None of that, of course, is evidence of guilt. But, it certainly suggests that the FBI’s decision to look into the possibility that the Trump campaign coordinated with Russia was not unwarranted.

What About Hillary?

Some Trump defenders point to various controversies around Hillary Clinton to argue that Robert Mueller should investigate those instead. Yes, it’s also reasonable to be suspicious about the coincidence of CFIUS approval of the Uranium One deal and large contributions to the Clinton Foundation. And, as of last check, two FBI field offices are looking into the Clinton Foundation.

But, Hillary Clinton is not the President of the United States; Uranium One didn’t try to meddle in the 2016 election; and, Hillary Clinton did not fire the FBI Director out of annoyance with the ongoing investigation. If all three of those things had happened, it’s a pretty good bet Hillary Clinton would be facing with a special counsel investigation too.
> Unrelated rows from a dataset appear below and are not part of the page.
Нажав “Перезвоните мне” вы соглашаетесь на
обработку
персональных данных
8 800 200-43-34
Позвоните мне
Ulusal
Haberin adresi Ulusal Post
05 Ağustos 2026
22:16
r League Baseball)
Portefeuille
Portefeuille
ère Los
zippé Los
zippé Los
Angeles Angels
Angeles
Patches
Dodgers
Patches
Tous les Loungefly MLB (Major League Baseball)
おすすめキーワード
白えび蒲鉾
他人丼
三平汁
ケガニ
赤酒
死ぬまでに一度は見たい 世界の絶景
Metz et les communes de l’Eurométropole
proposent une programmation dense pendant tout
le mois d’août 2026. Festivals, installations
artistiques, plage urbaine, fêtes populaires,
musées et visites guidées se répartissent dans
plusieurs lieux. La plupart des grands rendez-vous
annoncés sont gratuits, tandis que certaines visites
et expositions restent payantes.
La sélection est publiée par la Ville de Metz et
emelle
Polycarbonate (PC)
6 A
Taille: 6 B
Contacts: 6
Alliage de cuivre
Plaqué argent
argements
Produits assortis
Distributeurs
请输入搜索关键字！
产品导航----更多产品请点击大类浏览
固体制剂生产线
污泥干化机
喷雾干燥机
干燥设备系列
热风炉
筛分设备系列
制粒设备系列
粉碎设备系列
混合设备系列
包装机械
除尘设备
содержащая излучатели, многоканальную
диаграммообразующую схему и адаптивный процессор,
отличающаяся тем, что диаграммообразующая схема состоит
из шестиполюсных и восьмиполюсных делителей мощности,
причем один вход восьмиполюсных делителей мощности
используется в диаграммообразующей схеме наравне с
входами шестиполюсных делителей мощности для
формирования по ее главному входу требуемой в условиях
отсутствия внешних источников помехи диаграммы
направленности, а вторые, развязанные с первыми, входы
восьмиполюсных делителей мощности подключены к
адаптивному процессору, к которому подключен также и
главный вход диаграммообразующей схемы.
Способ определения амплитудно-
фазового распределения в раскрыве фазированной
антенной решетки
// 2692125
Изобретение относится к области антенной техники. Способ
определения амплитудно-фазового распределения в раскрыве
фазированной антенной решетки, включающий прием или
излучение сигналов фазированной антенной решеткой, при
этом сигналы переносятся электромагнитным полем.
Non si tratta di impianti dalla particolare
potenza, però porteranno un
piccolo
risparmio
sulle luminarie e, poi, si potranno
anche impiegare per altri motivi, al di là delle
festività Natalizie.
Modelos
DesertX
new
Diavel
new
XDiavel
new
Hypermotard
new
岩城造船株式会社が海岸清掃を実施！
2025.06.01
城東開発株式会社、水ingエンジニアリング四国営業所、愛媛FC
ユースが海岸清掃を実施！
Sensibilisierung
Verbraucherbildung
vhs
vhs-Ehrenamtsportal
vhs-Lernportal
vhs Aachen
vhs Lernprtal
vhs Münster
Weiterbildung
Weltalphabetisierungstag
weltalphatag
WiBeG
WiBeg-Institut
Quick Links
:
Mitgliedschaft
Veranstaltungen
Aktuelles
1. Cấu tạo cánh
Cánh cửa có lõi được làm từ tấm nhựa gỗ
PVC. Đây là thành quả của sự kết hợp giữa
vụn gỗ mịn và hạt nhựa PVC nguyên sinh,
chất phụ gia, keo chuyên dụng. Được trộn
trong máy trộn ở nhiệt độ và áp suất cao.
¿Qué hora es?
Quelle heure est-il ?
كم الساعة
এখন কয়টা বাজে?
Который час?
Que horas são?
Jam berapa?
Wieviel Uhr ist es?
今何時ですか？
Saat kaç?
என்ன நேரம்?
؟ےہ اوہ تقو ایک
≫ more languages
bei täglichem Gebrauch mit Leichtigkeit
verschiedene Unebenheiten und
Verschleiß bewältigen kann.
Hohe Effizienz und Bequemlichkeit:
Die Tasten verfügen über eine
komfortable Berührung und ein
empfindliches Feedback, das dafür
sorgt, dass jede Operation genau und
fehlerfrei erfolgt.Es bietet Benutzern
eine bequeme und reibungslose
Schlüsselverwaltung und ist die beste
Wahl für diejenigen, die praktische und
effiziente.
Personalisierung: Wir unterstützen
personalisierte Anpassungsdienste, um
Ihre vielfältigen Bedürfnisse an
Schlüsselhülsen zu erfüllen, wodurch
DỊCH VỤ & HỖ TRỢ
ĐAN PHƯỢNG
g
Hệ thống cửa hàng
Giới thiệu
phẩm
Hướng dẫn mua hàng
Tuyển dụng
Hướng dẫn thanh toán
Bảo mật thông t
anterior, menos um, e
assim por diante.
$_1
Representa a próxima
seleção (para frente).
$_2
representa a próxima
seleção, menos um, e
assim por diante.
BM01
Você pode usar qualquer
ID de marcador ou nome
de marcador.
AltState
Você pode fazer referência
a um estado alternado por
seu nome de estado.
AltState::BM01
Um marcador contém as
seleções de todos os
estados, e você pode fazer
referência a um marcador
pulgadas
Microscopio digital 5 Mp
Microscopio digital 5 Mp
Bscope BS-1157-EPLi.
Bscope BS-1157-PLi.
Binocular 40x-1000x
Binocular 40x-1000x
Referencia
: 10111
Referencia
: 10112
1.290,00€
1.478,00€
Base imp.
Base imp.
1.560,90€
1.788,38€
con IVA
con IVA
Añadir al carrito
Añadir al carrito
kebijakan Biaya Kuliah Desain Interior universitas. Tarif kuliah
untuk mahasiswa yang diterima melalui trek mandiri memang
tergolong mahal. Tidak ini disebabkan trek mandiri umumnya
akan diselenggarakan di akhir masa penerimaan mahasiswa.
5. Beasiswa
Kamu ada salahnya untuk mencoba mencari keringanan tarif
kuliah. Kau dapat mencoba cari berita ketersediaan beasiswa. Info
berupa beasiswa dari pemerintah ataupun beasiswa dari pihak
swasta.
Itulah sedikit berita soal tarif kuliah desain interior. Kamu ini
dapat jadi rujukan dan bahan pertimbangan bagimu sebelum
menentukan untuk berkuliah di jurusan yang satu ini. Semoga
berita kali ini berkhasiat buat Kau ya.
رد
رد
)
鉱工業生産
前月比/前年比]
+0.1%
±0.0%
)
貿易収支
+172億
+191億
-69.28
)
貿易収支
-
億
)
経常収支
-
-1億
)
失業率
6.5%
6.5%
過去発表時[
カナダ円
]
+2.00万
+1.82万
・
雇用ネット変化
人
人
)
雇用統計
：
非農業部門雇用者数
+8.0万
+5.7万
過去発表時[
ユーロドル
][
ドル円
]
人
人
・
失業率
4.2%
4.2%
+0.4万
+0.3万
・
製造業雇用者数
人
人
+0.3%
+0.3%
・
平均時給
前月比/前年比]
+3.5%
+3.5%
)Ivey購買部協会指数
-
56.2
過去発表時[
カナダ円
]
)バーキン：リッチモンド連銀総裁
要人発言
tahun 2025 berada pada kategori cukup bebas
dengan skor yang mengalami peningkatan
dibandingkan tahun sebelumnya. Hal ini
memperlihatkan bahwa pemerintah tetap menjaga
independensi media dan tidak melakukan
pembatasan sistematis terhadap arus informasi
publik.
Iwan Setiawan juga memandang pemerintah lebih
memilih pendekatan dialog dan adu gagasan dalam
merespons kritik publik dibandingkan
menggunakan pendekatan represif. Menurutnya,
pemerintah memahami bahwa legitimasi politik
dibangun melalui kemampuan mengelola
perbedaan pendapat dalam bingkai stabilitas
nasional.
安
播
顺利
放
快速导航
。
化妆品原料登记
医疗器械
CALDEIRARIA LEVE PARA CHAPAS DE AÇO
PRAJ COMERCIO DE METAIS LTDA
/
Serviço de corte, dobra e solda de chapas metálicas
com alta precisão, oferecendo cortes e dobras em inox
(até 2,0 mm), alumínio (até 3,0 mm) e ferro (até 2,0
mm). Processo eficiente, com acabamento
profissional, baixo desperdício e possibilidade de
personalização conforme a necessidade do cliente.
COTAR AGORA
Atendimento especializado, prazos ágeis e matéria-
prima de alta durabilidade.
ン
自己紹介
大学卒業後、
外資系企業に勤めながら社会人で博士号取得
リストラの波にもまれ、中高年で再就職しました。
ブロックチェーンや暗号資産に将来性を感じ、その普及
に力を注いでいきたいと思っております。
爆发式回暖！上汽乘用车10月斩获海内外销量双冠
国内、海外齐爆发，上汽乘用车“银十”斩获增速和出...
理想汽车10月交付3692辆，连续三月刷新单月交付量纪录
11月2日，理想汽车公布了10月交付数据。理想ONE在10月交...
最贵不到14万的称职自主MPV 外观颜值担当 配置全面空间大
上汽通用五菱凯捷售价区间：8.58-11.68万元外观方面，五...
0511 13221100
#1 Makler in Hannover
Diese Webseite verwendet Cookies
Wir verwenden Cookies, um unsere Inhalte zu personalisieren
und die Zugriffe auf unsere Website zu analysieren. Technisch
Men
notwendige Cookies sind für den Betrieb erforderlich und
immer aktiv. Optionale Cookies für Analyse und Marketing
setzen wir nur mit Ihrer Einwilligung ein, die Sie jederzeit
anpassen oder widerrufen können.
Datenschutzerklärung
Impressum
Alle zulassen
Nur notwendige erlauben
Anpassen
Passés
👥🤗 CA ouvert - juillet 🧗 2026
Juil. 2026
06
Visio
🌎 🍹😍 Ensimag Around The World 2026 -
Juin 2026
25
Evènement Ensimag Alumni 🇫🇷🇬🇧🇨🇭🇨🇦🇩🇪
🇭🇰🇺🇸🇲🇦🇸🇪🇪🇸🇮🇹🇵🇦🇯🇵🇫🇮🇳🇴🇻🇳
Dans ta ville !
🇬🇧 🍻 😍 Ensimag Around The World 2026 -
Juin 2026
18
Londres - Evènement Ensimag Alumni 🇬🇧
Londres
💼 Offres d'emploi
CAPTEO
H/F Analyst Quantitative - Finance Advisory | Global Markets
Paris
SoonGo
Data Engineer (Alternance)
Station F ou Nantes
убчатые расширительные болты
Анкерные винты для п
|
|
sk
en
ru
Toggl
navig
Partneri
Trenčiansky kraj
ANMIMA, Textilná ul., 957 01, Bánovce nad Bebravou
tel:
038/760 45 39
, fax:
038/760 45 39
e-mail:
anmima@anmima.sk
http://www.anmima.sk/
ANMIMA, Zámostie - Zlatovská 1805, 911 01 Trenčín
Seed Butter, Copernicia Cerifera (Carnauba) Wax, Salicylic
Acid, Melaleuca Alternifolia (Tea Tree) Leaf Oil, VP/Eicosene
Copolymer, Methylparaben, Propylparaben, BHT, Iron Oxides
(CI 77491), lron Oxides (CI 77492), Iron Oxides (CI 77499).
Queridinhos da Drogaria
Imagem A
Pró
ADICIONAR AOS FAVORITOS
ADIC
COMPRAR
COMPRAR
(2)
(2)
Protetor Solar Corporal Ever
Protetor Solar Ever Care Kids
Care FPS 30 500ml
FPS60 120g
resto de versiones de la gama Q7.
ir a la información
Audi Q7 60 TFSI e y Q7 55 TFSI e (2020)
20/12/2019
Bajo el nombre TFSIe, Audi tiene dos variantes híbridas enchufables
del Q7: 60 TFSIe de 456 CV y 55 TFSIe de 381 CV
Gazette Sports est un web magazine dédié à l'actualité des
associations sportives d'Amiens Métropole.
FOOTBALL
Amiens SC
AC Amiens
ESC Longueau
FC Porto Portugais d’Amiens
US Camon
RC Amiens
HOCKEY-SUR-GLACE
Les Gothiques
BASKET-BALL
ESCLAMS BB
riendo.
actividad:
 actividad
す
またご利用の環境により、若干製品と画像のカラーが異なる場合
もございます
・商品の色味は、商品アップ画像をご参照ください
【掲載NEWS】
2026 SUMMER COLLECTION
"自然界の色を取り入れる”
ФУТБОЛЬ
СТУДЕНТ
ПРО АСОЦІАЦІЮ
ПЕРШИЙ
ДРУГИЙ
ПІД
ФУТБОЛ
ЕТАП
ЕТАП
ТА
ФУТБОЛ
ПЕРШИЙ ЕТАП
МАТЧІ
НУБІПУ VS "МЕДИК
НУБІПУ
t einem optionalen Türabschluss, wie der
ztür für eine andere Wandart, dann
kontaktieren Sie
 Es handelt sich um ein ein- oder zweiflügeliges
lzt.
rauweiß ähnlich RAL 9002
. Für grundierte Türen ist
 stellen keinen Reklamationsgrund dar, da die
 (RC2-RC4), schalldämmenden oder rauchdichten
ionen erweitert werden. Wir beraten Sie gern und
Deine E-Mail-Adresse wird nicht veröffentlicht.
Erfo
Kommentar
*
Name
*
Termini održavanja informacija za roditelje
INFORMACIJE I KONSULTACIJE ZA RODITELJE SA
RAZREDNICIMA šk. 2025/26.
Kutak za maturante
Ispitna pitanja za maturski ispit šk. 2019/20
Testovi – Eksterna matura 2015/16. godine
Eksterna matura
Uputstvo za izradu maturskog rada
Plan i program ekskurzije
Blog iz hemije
The semantic argument about “spy” versus “informant” confuses the issues. It’s fair to question whether the FBI overreached, or cut corners in its haste to investigate Russia’s election meddling. It’s also fair to ask whether this raises civil liberties concerns.

But, the use of the term “spy,” and affixing “Obama” as a prefix to “FBI,” as President Trump has done in his recent tweets, conflates these concerns with unfounded allegations of “political motivation.”